Arroyo Fountain is a historical landmark in Iloilo City, Philippines. It is located in front of Casa Real de Iloilo, or the Old Iloilo Provincial Capitol, in Iloilo City Proper. It was named after Senator José María Arroyo, who authored the law, Republic Act No. 3222, that established the then Iloilo Metropolitan Waterworks in 1925.

The fountain stands as "Kilometre Zero", the benchmark used to measure distances from Iloilo City to other points in Panay Island, the Western Visayas region, and other places in the Philippines.

History 

Arroyo Fountain was built in 1927 after a law that established the Iloilo Metropolitan Waterworks in September 16, 1925. The site of the structure was where the original flagpole of the old Provincial Capitol used to stand.

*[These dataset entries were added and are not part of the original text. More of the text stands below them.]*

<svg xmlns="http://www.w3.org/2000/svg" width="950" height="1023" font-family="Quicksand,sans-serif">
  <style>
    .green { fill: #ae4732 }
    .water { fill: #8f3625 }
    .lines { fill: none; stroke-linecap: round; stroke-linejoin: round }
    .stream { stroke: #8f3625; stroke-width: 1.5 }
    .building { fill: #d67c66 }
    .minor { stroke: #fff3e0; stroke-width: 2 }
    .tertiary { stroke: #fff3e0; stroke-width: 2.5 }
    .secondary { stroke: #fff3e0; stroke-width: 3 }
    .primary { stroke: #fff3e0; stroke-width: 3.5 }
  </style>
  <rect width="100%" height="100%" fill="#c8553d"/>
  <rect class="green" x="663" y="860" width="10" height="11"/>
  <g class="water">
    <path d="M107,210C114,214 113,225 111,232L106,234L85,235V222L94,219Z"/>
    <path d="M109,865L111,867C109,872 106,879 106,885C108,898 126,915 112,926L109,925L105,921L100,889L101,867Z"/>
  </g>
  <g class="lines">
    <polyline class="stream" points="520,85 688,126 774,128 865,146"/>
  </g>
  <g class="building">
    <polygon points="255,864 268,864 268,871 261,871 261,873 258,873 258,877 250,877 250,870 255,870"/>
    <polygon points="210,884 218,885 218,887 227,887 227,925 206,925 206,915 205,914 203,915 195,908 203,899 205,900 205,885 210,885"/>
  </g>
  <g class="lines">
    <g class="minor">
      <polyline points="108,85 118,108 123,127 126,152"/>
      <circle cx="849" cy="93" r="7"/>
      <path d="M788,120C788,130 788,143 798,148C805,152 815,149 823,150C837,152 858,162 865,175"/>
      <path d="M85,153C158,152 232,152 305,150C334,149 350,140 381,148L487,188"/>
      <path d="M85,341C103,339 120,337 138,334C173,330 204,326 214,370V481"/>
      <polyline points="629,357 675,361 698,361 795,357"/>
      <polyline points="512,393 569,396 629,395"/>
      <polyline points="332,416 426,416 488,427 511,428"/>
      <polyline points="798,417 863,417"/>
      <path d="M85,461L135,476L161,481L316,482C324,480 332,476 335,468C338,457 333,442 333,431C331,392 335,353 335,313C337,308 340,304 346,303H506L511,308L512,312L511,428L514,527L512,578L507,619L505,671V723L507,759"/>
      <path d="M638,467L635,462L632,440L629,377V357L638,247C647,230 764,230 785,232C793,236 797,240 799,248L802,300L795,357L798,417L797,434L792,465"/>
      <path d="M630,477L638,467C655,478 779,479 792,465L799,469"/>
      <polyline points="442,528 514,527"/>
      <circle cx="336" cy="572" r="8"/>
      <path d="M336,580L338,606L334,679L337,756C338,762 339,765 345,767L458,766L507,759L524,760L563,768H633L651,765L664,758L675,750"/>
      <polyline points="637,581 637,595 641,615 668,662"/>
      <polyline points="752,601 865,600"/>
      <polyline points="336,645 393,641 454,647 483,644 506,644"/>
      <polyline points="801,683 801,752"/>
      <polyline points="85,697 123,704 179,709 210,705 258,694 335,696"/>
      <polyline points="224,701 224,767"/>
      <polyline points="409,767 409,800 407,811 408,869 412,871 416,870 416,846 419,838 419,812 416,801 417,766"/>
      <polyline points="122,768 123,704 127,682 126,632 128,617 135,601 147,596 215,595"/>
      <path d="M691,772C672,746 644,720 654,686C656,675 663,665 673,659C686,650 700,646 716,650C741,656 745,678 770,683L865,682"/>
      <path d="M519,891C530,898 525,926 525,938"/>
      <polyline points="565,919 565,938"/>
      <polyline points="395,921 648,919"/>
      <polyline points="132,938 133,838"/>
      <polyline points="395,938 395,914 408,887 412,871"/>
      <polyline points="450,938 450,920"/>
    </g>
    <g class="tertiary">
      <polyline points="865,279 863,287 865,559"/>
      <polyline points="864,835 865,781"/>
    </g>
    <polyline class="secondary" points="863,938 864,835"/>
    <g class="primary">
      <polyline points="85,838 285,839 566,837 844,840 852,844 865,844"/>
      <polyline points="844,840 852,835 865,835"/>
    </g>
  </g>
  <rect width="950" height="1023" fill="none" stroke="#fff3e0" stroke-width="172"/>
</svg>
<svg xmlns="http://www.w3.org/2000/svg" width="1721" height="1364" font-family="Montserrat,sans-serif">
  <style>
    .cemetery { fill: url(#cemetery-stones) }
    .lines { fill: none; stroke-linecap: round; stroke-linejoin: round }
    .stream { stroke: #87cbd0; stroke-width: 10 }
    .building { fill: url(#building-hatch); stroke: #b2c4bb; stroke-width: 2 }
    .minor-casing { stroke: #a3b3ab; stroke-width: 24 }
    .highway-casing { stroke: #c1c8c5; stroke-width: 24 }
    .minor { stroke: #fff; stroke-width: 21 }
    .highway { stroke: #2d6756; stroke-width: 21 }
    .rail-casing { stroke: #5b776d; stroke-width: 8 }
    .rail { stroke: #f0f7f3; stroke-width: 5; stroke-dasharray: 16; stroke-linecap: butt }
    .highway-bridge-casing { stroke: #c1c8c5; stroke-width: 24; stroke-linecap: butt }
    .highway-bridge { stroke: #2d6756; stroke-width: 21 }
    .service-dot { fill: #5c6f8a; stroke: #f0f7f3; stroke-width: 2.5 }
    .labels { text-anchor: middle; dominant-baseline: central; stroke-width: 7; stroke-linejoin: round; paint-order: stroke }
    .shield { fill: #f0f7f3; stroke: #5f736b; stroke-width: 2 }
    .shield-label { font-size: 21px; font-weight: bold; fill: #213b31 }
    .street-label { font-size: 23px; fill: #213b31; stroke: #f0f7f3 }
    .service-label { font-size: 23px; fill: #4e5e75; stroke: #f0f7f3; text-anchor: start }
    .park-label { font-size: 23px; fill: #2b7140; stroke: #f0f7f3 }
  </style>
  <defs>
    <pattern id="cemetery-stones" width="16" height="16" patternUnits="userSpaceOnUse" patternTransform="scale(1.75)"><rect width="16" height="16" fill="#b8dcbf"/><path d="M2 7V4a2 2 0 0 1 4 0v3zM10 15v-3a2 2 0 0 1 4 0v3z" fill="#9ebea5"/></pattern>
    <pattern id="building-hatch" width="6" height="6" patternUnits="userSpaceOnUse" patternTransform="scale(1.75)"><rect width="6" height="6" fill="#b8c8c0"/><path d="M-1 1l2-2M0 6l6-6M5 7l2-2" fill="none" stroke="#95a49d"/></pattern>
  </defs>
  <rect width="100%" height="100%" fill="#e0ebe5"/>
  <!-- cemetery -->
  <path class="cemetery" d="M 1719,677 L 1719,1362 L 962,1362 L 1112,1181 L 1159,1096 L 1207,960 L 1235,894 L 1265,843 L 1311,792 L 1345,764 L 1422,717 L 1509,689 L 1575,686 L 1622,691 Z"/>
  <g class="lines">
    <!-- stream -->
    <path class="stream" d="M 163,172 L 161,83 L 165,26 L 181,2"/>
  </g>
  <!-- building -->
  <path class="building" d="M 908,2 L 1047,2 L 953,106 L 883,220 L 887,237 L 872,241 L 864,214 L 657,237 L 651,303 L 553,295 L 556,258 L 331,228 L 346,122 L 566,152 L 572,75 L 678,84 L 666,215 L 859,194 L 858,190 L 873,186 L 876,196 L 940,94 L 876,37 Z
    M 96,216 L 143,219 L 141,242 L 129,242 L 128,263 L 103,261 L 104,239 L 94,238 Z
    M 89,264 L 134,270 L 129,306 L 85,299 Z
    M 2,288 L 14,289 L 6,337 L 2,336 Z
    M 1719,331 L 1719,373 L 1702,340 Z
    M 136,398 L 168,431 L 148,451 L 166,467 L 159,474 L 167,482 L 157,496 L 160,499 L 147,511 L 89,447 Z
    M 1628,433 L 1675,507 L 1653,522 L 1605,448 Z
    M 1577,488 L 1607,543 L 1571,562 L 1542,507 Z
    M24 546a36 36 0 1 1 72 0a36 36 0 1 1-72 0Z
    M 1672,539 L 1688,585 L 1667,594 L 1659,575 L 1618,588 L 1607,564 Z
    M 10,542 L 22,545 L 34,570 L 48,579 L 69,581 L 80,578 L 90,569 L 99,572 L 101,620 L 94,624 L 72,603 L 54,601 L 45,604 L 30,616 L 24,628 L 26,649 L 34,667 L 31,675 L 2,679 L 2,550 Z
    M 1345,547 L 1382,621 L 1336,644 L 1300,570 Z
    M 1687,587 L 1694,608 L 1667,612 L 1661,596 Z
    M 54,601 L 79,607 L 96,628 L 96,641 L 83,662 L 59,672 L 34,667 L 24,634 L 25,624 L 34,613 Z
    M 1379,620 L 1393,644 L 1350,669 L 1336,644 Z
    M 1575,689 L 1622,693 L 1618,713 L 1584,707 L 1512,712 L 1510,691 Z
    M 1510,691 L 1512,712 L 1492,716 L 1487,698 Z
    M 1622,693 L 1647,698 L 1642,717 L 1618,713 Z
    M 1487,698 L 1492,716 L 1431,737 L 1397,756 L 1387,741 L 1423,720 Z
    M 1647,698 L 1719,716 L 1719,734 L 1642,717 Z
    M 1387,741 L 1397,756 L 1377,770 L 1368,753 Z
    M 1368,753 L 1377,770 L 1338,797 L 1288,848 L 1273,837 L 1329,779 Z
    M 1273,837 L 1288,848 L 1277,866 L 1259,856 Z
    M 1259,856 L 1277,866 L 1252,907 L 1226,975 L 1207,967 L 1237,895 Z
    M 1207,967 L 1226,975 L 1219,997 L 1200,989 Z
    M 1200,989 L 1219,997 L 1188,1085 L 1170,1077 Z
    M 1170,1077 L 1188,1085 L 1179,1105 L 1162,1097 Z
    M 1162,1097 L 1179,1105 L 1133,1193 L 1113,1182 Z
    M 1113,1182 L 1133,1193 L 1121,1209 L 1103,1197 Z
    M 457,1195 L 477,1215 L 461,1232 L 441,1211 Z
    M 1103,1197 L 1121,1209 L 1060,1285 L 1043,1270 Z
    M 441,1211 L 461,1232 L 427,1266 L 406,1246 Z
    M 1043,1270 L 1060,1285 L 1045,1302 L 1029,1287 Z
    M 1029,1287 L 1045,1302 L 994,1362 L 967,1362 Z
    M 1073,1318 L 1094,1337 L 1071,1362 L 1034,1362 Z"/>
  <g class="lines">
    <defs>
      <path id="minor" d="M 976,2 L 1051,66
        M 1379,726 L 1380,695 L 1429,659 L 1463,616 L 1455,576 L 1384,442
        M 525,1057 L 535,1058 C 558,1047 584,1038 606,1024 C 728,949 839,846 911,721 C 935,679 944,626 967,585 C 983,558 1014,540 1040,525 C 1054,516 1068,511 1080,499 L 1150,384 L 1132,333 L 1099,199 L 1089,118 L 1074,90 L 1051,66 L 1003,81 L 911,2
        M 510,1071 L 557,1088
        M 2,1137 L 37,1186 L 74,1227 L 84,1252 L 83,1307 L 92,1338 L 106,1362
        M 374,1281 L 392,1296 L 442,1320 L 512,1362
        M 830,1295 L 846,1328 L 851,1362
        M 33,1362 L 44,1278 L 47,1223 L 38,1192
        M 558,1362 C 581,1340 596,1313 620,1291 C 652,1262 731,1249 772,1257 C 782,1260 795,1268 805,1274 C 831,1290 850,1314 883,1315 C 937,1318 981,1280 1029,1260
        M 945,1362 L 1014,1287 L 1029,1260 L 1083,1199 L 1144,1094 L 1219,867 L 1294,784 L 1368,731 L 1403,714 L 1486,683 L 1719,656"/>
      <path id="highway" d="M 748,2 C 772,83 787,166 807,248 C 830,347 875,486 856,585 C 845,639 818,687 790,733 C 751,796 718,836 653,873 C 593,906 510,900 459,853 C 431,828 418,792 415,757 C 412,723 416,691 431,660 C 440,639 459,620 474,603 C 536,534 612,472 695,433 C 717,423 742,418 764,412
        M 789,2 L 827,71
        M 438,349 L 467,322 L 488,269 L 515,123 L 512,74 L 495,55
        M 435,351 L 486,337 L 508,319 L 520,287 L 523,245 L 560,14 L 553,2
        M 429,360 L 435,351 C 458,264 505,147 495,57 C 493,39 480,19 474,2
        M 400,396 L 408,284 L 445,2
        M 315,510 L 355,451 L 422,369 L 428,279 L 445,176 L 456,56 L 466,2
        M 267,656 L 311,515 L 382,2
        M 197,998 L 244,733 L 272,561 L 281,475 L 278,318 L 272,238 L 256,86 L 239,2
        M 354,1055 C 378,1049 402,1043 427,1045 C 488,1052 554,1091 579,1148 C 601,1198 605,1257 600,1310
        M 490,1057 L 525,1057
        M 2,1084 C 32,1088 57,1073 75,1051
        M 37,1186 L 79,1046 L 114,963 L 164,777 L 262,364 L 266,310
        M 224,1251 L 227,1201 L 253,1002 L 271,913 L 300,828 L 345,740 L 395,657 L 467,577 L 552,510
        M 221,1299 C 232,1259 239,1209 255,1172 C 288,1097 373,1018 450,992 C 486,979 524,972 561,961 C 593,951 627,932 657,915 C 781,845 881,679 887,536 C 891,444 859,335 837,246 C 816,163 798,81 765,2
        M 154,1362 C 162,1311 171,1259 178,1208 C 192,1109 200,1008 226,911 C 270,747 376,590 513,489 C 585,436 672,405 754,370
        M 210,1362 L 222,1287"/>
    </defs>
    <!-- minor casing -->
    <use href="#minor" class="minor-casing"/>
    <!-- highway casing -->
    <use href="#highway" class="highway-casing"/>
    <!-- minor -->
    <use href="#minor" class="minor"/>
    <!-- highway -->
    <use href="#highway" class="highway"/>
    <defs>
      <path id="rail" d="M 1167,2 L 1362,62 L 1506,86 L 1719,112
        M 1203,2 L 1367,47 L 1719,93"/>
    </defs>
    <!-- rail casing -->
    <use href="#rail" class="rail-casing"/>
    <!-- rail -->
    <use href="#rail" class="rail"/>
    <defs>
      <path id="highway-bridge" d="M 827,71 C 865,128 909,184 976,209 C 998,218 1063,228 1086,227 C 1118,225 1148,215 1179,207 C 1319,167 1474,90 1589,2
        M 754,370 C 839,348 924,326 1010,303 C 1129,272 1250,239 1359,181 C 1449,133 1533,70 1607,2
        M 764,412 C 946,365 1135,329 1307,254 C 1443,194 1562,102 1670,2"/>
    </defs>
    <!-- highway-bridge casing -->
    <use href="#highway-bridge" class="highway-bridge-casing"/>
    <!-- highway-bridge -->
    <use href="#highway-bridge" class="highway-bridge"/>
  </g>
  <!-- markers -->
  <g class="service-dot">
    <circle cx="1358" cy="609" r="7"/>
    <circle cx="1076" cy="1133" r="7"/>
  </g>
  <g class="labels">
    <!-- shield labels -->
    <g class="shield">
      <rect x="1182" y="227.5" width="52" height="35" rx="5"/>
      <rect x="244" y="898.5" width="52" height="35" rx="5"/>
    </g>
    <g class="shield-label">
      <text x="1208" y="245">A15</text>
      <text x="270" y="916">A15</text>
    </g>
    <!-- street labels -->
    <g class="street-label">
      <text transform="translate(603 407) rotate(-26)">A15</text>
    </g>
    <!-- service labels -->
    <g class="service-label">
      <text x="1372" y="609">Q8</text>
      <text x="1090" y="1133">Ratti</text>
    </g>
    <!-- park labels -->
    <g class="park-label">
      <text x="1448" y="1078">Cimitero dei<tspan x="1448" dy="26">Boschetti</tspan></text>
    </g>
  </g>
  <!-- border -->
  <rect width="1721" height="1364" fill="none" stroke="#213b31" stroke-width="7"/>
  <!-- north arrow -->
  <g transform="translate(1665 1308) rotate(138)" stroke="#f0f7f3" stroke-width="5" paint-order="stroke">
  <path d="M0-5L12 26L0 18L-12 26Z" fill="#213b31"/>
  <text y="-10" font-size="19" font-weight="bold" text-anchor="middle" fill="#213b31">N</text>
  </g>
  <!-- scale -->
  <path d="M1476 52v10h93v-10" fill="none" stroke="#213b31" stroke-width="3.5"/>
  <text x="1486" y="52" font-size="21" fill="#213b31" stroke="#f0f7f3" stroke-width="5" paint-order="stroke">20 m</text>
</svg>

The fountain is a sculpture composed of originally four naked Grecian icon muses holding overhead a large basin that is overflowing with water gushing from a spout at the top and flowing down to gather in a larger collective basin. However, in 1929, at the insistence of the Roman Catholic Church, the naked muses were later "clothed" in flowing garments and underwent re-sculpting to appear as what the statues look like today.

In modern times, the fountain still stands in the middle of the road, serving as a roundabout for vehicles coming to and from the different districts of the city.